* **WHAT TO DO**: Collect all lines containing the word "railway" from the data.

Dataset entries
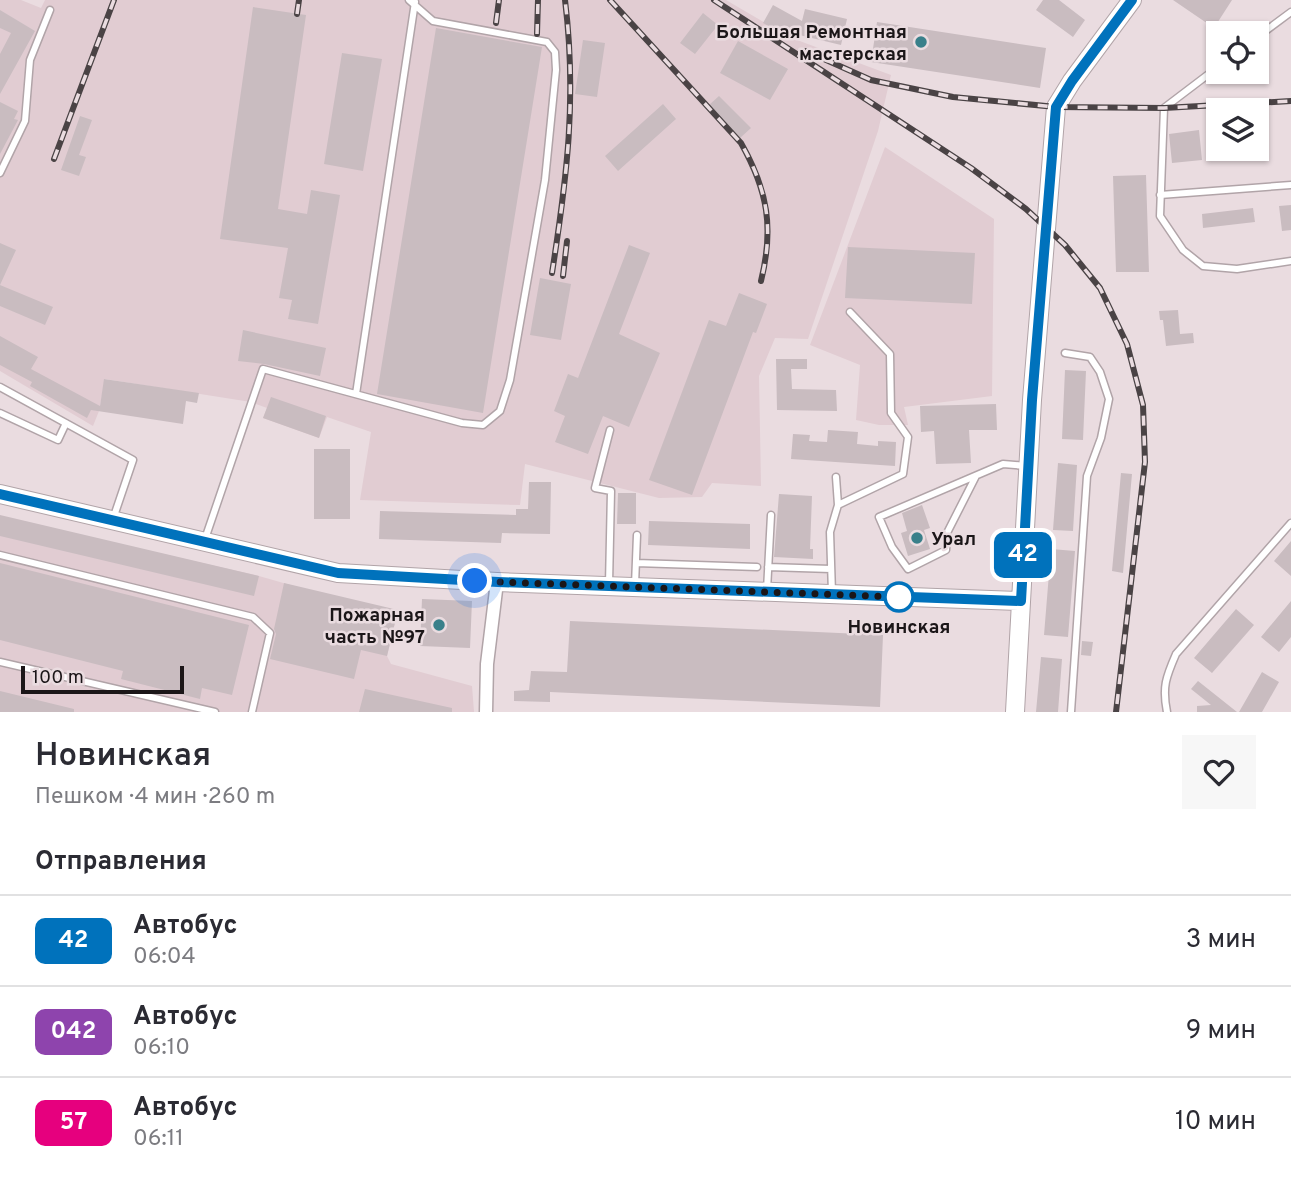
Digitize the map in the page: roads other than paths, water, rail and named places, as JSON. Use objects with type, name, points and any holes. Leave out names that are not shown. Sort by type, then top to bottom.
[{"type":"main road","points":[[1015,712],[1028,467],[1056,107],[1132,0]]},
{"type":"main road","points":[[0,494],[338,573],[498,582],[1021,601]]},
{"type":"street","points":[[486,712],[488,664],[498,582]]},
{"type":"lane","points":[[356,394],[413,1]]},
{"type":"lane","points":[[204,541],[263,369],[462,423],[483,425],[500,411],[510,380],[545,180],[556,71],[555,52],[547,41],[433,21],[413,1]]},
{"type":"lane","points":[[0,173],[24,121],[30,60],[50,10]]},
{"type":"lane","points":[[1269,28],[1291,12]]},
{"type":"lane","points":[[1206,76],[1164,108],[1160,216],[1182,250],[1203,266],[1237,269],[1291,261]]},
{"type":"lane","points":[[1160,195],[1291,185]]},
{"type":"lane","points":[[838,505],[903,474],[908,437],[891,413],[890,354],[850,312]]},
{"type":"lane","points":[[1065,353],[1090,357],[1100,372],[1109,399],[1101,438],[1087,476],[1071,712]]},
{"type":"lane","points":[[0,387],[133,460],[113,521]]},
{"type":"lane","points":[[0,413],[58,440],[66,423]]},
{"type":"lane","points":[[609,586],[611,491],[595,488],[610,430]]},
{"type":"lane","points":[[976,476],[947,533],[946,550],[908,569],[892,547],[879,517],[1003,464],[1028,467]]},
{"type":"lane","points":[[832,594],[830,532],[838,505],[836,477]]},
{"type":"lane","points":[[767,592],[771,515]]},
{"type":"lane","points":[[1167,712],[1164,696],[1166,677],[1176,654],[1291,523]]},
{"type":"lane","points":[[635,587],[637,534]]},
{"type":"lane","points":[[0,555],[253,617],[270,634],[252,712]]},
{"type":"lane","points":[[636,564],[757,567]]},
{"type":"lane","points":[[768,567],[831,569]]},
{"type":"lane","points":[[0,662],[215,712]]},
{"type":"railway","points":[[54,159],[114,0]]},
{"type":"railway","points":[[297,14],[299,0]]},
{"type":"railway","points":[[496,23],[499,0]]},
{"type":"railway","points":[[537,34],[538,0]]},
{"type":"railway","points":[[552,273],[569,137],[570,70],[565,0]]},
{"type":"railway","points":[[610,0],[741,143],[757,177],[766,210],[767,244],[761,281]]},
{"type":"railway","points":[[714,0],[971,168],[1026,209],[1065,245],[1100,288],[1127,344],[1143,405],[1145,462],[1116,712]]},
{"type":"railway","points":[[806,51],[871,80],[953,97],[1056,107],[1164,108],[1291,101]]},
{"type":"railway","points":[[563,276],[567,241]]},
{"type":"place","name":"Большая Ремонтная мастерская","points":[[921,42]]},
{"type":"place","name":"Урал","points":[[917,538]]},
{"type":"place","name":"Новинская","points":[[899,597]]},
{"type":"place","name":"Пожарная часть №97","points":[[439,625]]}]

* **EXERCISE OUTPUT**:
{"type":"railway","points":[[54,159],[114,0]]},
{"type":"railway","points":[[297,14],[299,0]]},
{"type":"railway","points":[[496,23],[499,0]]},
{"type":"railway","points":[[537,34],[538,0]]},
{"type":"railway","points":[[552,273],[569,137],[570,70],[565,0]]},
{"type":"railway","points":[[610,0],[741,143],[757,177],[766,210],[767,244],[761,281]]},
{"type":"railway","points":[[714,0],[971,168],[1026,209],[1065,245],[1100,288],[1127,344],[1143,405],[1145,462],[1116,712]]},
{"type":"railway","points":[[806,51],[871,80],[953,97],[1056,107],[1164,108],[1291,101]]},
{"type":"railway","points":[[563,276],[567,241]]},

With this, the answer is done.